University of Massachusetts Amherst

Search Google Appliance


Nan Jiang - New Results in Statistical Reinforcement Learning

DS Seminar
February 28, 4:00pm
Computer Science Building, Room 150/151

A reception will be held at 3:40 P.M. in the atrium outside the presentation room.


Nan Jiang

University of Michigan

New Results in Statistical Reinforcement Learning




Recently, reinforcement learning (RL) has achieved inspiring success in game playing domains, including human-level control in Atari games and mastering the game of Go. Looking into the future, we expect to build machine learning systems that use RL to turn predictions into actions; applications include robotics, dialog systems, online education, and adaptive medical treatment, to name but a few. 

In this talk, Nan will show how theoretical insights from supervised learning can help understand RL, and better appreciate the unique challenges that arise from multi-stage decision making.

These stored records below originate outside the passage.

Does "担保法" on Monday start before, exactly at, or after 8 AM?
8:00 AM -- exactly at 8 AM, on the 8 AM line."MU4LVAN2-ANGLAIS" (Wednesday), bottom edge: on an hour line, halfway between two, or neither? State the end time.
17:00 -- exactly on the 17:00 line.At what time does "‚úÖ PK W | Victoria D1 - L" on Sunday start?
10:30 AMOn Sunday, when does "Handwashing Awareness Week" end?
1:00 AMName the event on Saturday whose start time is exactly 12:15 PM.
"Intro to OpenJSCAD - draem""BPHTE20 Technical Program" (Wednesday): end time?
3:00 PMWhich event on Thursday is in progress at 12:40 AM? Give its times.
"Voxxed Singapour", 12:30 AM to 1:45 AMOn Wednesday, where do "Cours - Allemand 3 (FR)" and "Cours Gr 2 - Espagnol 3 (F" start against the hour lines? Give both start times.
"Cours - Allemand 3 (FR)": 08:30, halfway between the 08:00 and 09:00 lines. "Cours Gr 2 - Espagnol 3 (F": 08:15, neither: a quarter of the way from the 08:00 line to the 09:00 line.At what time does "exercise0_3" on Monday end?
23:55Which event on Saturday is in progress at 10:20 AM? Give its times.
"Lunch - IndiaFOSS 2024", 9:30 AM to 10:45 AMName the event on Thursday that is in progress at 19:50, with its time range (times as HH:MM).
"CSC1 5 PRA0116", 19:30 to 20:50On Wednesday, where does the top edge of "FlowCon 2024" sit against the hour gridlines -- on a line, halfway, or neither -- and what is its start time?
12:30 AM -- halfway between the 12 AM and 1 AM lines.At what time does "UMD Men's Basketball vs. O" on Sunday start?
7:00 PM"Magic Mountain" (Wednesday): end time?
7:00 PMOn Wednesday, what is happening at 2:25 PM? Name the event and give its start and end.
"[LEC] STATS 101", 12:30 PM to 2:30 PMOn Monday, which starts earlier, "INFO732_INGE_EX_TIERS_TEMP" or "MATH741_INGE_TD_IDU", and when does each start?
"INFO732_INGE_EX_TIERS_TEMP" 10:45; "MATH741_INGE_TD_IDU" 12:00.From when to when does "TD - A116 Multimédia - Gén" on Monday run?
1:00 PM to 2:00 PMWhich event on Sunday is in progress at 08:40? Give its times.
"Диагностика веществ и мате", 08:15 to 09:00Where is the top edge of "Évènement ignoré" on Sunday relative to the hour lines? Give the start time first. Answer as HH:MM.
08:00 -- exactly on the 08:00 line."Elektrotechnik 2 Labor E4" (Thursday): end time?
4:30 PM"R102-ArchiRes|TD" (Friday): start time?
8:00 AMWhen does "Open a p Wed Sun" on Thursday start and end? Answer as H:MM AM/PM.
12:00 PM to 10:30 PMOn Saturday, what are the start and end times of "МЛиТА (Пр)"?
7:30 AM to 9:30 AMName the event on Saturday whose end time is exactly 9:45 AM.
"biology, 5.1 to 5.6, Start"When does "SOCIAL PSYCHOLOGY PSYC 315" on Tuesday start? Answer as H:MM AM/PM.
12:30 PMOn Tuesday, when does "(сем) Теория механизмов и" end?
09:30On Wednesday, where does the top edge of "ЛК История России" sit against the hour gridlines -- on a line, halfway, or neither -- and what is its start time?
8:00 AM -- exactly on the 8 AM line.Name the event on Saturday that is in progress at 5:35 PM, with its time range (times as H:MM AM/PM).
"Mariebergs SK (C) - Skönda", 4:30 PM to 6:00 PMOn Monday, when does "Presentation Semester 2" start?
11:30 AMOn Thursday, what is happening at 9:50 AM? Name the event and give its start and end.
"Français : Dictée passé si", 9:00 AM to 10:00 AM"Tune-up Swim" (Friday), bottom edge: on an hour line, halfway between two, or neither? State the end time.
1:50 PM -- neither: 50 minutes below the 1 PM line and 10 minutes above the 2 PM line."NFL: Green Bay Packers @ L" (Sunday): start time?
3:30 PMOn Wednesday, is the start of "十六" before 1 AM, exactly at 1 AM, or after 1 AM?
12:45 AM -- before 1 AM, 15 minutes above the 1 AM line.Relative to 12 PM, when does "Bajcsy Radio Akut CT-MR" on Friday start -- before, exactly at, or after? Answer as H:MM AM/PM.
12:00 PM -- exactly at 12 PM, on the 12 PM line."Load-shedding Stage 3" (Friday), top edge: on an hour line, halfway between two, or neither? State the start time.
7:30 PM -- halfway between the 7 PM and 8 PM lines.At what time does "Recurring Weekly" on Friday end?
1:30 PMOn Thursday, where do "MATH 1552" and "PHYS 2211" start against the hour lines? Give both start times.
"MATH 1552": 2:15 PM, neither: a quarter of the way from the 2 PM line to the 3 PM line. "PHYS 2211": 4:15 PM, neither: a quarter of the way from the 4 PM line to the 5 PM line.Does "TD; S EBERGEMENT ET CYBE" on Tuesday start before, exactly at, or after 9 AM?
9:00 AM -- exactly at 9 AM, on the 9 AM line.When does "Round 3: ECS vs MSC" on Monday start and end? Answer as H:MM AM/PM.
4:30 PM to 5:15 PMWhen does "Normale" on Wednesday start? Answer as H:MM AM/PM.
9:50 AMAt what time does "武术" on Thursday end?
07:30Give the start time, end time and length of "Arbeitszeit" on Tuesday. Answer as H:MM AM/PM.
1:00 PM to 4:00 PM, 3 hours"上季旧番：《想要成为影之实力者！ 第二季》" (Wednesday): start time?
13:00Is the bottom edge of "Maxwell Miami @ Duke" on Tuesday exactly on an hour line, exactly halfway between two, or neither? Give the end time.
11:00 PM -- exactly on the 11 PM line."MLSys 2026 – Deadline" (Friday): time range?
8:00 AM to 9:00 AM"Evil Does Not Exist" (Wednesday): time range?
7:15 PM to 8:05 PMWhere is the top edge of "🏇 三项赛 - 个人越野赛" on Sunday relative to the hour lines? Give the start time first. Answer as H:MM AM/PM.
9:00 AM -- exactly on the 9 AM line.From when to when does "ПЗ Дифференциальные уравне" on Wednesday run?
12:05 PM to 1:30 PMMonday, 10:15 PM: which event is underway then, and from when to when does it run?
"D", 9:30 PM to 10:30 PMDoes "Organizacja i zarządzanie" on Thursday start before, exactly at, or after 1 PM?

The first part of the talk will focus on an interesting phenomenon, that a short planning horizon can produce better policies when there is limited data. He will explain it by making a formal analogy to empirical risk minimization, and argue that a short planning horizon helps avoid overfitting. The second part of the talk concerns a core algorithmic challenge in state-of-the-art RL: sample-efficient exploration in large state spaces. I introduce a new complexity measure, the Bellman rank, which allows us to apply a unified algorithm to a number of important RL settings, in some cases obtaining polynomial sample complexity for the first time.